▸ Task to carry out
Collect every line in the records below that contains the word "unión". Treat uppercase and lowercase letters as different.

▸ Given records

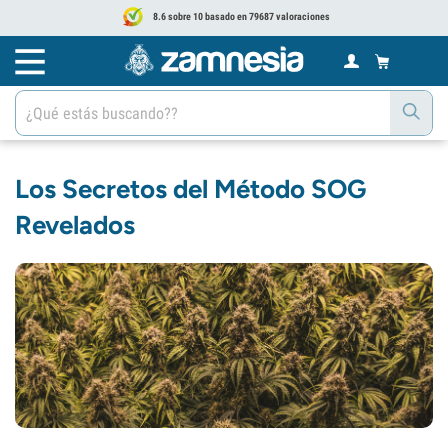
8.6 sobre 10 basado en 79687 valoraciones
Los Secretos del Método SOG
Revelados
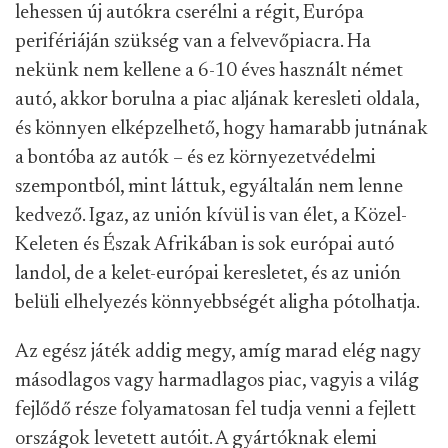
lehessen új autókra cserélni a régit, Európa
perifériáján szükség van a felvevőpiacra. Ha
nekünk nem kellene a 6-10 éves használt német
autó, akkor borulna a piac aljának keresleti oldala,
és könnyen elképzelhető, hogy hamarabb jutnának
a bontóba az autók – és ez környezetvédelmi
szempontból, mint láttuk, egyáltalán nem lenne
kedvező. Igaz, az unión kívül is van élet, a Közel-
Keleten és Észak Afrikában is sok európai autó
landol, de a kelet-európai keresletet, és az unión
belüli elhelyezés könnyebbségét aligha pótolhatja.
Az egész játék addig megy, amíg marad elég nagy
másodlagos vagy harmadlagos piac, vagyis a világ
fejlődő része folyamatosan fel tudja venni a fejlett
országok levetett autóit. A gyártóknak elemi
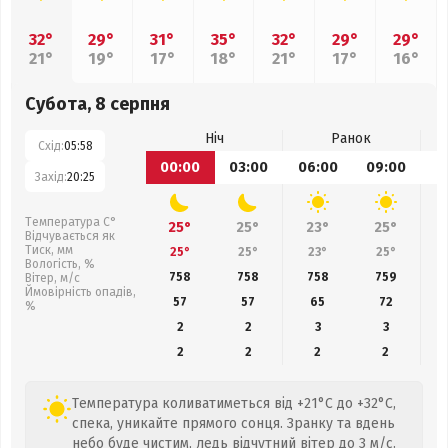
32°
29°
31°
35°
32°
29°
29°
21°
19°
17°
18°
21°
17°
16°
Субота, 8 серпня
Ніч
Ранок
Схід:
05:58
00:00
03:00
06:00
09:00
1
Захід:
20:25
Температура С°
25°
25°
23°
25°
Відчувається як
Тиск, мм
25°
25°
23°
25°
Вологість, %
758
758
758
759
Вітер, м/с
Ймовірність опадів,
57
57
65
72
%
2
2
3
3
2
2
2
2
Температура коливатиметься від +21°C до +32°C,
спека, уникайте прямого сонця. Зранку та вдень
небо буде чистим, ледь відчутний вітер до 3 м/с.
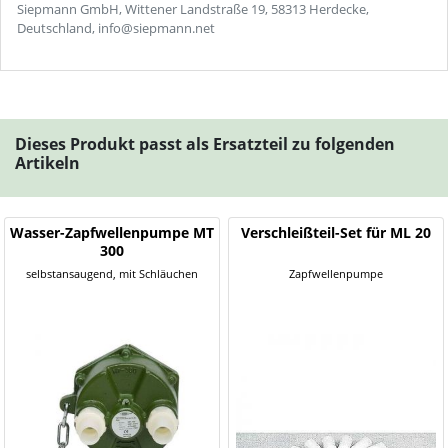
Siepmann GmbH, Wittener Landstraße 19, 58313 Herdecke,
Deutschland, info@siepmann.net
Dieses Produkt passt als Ersatzteil zu folgenden
Artikeln
Wasser-Zapfwellenpumpe MT
Verschleißteil-Set für ML 20
300
selbstansaugend, mit Schläuchen
Zapfwellenpumpe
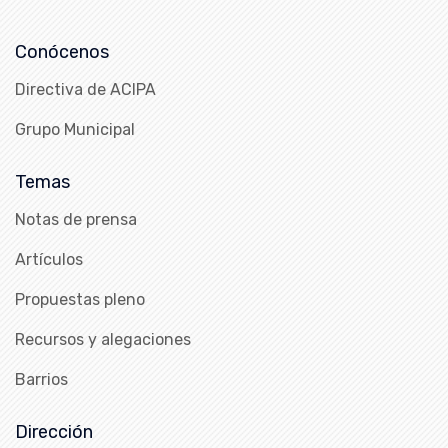
Conócenos
Directiva de ACIPA
Grupo Municipal
Temas
Notas de prensa
Artículos
Propuestas pleno
Recursos y alegaciones
Barrios
Dirección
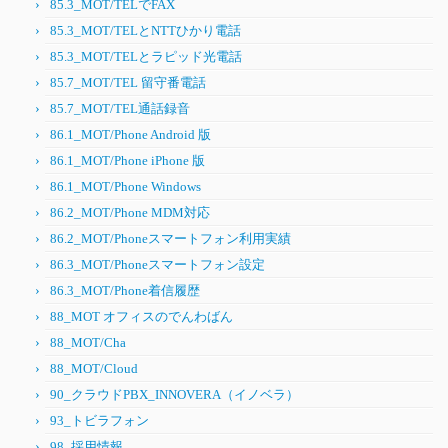
85.3_MOT/TELでFAX
85.3_MOT/TELとNTTひかり電話
85.3_MOT/TELとラピッド光電話
85.7_MOT/TEL 留守番電話
85.7_MOT/TEL通話録音
86.1_MOT/Phone Android 版
86.1_MOT/Phone iPhone 版
86.1_MOT/Phone Windows
86.2_MOT/Phone MDM対応
86.2_MOT/Phoneスマートフォン利用実績
86.3_MOT/Phoneスマートフォン設定
86.3_MOT/Phone着信履歴
88_MOT オフィスのでんわばん
88_MOT/Cha
88_MOT/Cloud
90_クラウドPBX_INNOVERA（イノベラ）
93_トビラフォン
98_採用情報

▸ Exercise result
kedvező. Igaz, az unión kívül is van élet, a Közel-
landol, de a kelet-európai keresletet, és az unión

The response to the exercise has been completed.